While we know the effects that high carbon has in a sample in terms of spectral interferences (for example, a high result for 52Cr due to 40Ar12C), have you seen other effects on the intensity data when carbon is at a high concentration in the samples?
Bradshaw: In my limited experience with high carbon matrices using ICP-MS, I have noticed an enhancement in the intensities of most analytes. This would be expected if the carbon were from an organic solvent, but I see the effect whatever the source of the carbon.

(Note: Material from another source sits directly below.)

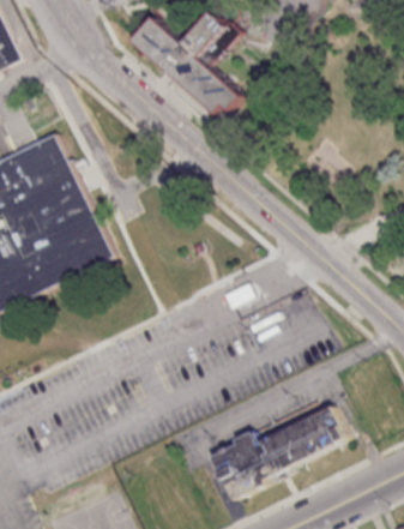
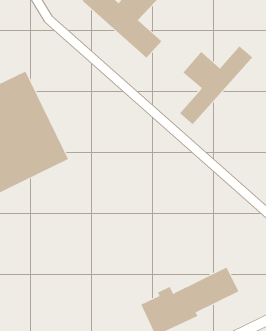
building: none -> [179,45,253,125]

Elliott: Carbon enhancement is a well known and widely reported phenomenon. Samples with high levels of carbon can show sensitivity enhancement for difficult-to-ionize elements (high IP elements), and in fact some users use this effect to improve sensitivity on some of these elements by spiking carbon into their solutions (or even adding carbon to the carrier or plasma gases).
Schneider: Yes. For elements with high ionization potentials (such as Zn, As, Se, and Hg), the presence of carbon in a sample increases the ionization efficiency, leading to higher intensities. This will cause problems for samples containing significantly more carbon than the calibration blank and standards, as the resulting apparent concentrations will be higher than the true values.
To correct for the potential variability of carbon content in samples, an excess amount of clean carbon is typically added to each sample to force a carbon leveling effect. Typically, ultrapure methanol or isopropanol is added to produce a carbon concentration of 0.5–1% (v/v) for calibration and sample solutions. This will ensure that the ionization efficiency of the high ionization potential elements doesn’t change throughout the analysis. The source of clean carbon must be carefully chosen. Semiconductor grade reagents will have the lowest trace metal contaminants. Other grades of alcohols can contain significant levels of trace elements and contaminate the solutions.
For elements like Cr and V, what is your experience with using correction equations (that is, those supplied by EPA methods) as compared to using reaction cell and collision cell correction?
Bradshaw: I have found that in many instances, the correction equations work very well. However, if there is any interference on one of the masses used in the equation, then there is a problem. For example, the correction equation for the determination of 75As (to correct for Cl, forming 40Ar35Cl) uses mass 82. If there is Br in the sample, then 81Br1H produces an affect on mass 82, affecting the result for As.
Elliott: Correction equations are a viable option for correcting for known interferences, even when no interference management (CRI, CC, DRC, and so forth) is used — but they are limited in their application. If the correction required is significant, compounding errors can lead to poor precision and inaccurate recoveries. In the case of Cr and V, if residual interferences remain when using an interference management technology, a suitable correction equation is a viable option for correcting for small residuals.
Schneider: Correction equations work well as long as the interferent concentrations are within a finite range. Once the concentration of carbon or chloride exceeds a few hundred ppm, the concentration accuracy from the correction equation begins to decline. Cell-based ICP-MS instruments work to improve the signal-to-noise of Cr and V by several orders of magnitude. They reduce the BECs caused by interferences through chemical reactions or energy filtering. As a result, cell-based instruments can produce accurate results for V and Cr in much higher concentrations of carbon or chloride.